Jornal online Observador arranca segunda-feira

O diretor executivo do Observador, jornal digital que arranca na segunda-feira, disseesperar que o projeto tenha sucesso, salientando que a aposta é ter qualidade "desde o primeiro minuto".

"A minha expectativa é que consigamos, desde o primeiro minuto, fazer um projeto de qualidade e que vá acrescentando qualidade a essa qualidade. Tenho uma enorme expectativa que consigamos fazer algumas coisas diferentes, procurar ângulos diferentes e informação que seja útil às pessoas", disse David Dinis. "Espero que o projeto tenha sucesso na medida em que os leitores se interessem por ele, participem e procurem através dele serem pessoas com mais informação", acrescentou o diretor executivo.

O jornal 'online' arranca na segunda-feira, com uma equipa com 24 jornalistas.

"O Observador é essencialmente um projeto 100% digital", sublinhou David Dinis, que apontou que o jornal estará disponível em qualquer dispositivo, desde computador, portátil, 'tablet' ou 'smartphone' com "informação atualizada a cada segundo". "É também 100% digital um projeto onde nos dedicamos inteiramente apenas numa plataforma. Não temos a necessidade de estar a trabalhar para o papel, para o som, não temos de fazer imagem", acrescentou. No entanto, "vamos ter cada um desses elementos incorporados dentro do nosso 'site'", disse.

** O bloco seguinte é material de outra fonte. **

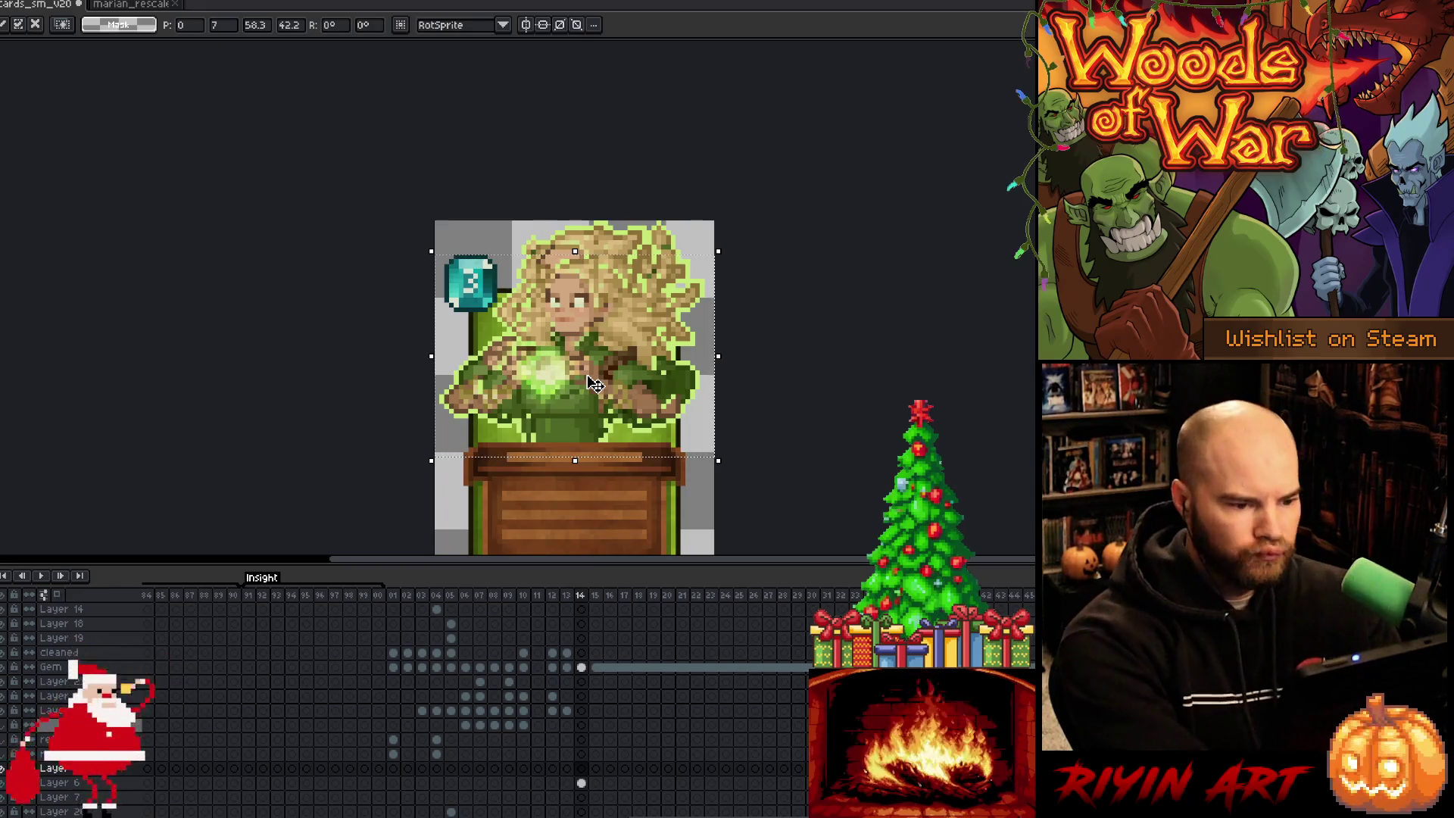
{"action": "key", "text": "Return"}
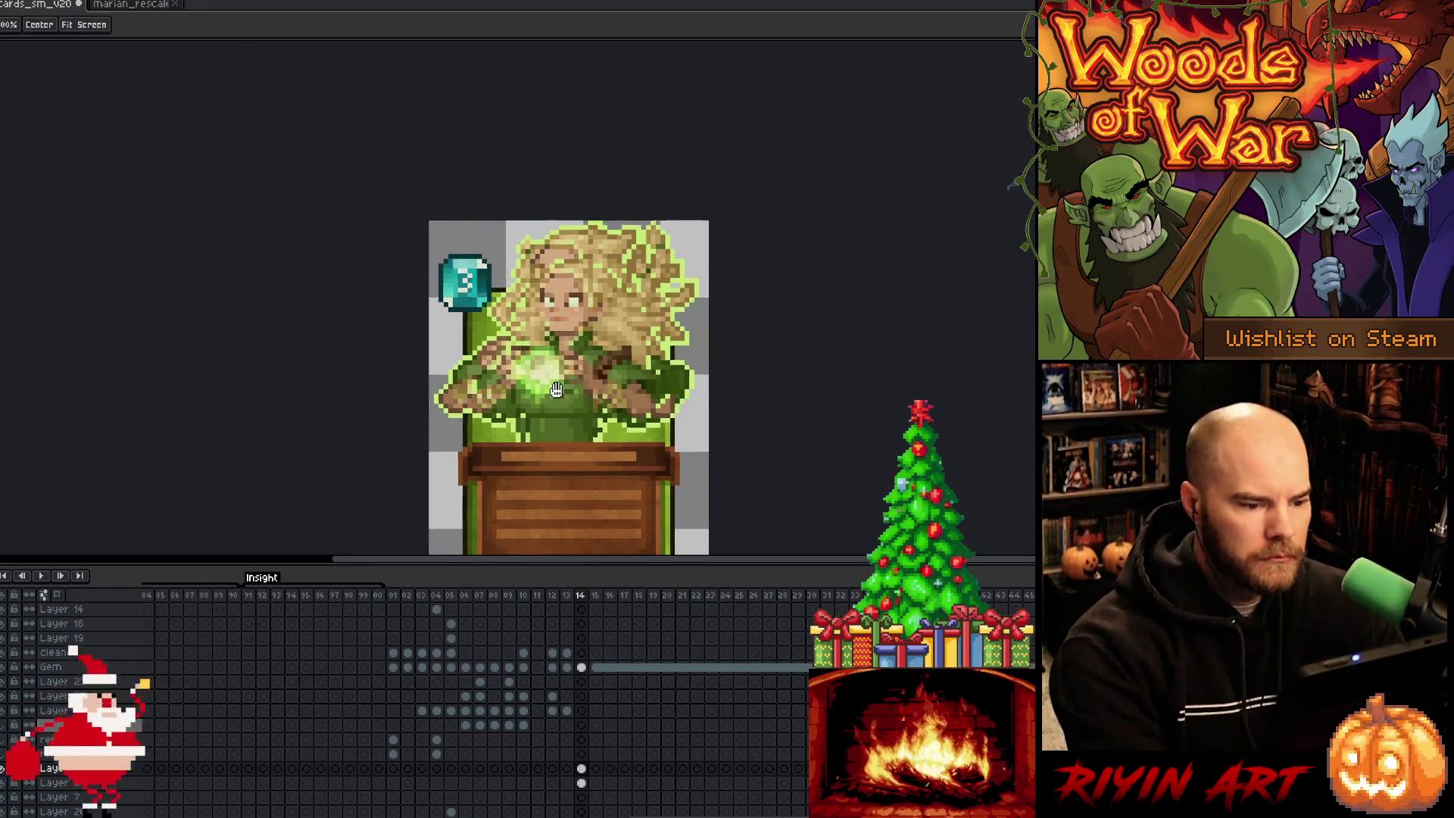
{"action": "left_click_drag", "start_coordinate": [606, 485], "coordinate": [465, 433]}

Questionado sobre o que é que diferencia o Observador de outros projetos, David Dinis apontou uma das características do jornal digital, que considera "o mais estruturante", é o de explicar as notícias. Ou seja, o Observador vai ter um Explicador que "nos temas essenciais vai estar sempre cruzado e visível", dando contexto aos temas abordados. Sempre que o tema mereça uma explicação, haverá respostas sobre o assunto e o leitor terá facilidade de procurá-las, podendo ainda sugerir novas questões, segundo o responsável. Outro dos fatores diferenciadores do Observador é "a capacidade de falar com o leitor", em que este pode dar pistas, dar a sua opinião e, sempre que se justifique, o jornal digital responderá aos seus leitores, já que "as notícias não morrem no momento" em que são colocadas no 'site'. O Observador vai permitir ainda a "capacidade de 'linkar'", ou seja, mandar o leitor para uma outra página da concorrência, desde que a informação seja considerada relevante, seja em português, inglês ou francês. Se houver uma notícia que o Observador ainda não tenha dado e seja relevante, o jornal digital redirecionará o leitor para a origem da notícia. "Ninguém tem de pagar pelo Observador", garantiu David Dinis, sublinhando que é uma marca nova que quer ser conhecida. "Somos um projeto aberto, obriga-nos a um desafio de um modelo de negócio que nos permita a sustentabilidade da empresa", disse, apontado que o Observador irá organizar conferências e procurar parceiros que apoiem o projeto.

O Conselho de Administração do Observador é presidido por António Carrapatoso, e tem como vogais Duarte Schmidt Lino, José Manuel Fernandes e Rui Ramos. Rudolf Gruner é o diretor-geral do projeto 'online'.

Na segunda-feira passada, a assembleia geral do Observador OnTime, presidida por Alexandre Relvas, deliberou aumentar os capitais próprios (capital social e prestações suplementares) do jornal digital para 3,2 milhões de euros.

Entre os acionistas do projeto estão António Pinto Leite, António Viana Baptista, Bar Bar Idade I SGPS (acionista de referência Carlos Moreira da Silva), Holdaco SGPS (António Champalimaud), Jorge Bleck, José Manuel Fernandes, Lusofinança (Filipe de Botton e Alexandre Relvas), Orientempo (António Carrapatoso) ou Ribacapital SGPS (João Talone), entre outros.

O Conselho Geral de Supervisão do projeto conta com Jaime Gama como presidente e Luís Amado enquanto vogal.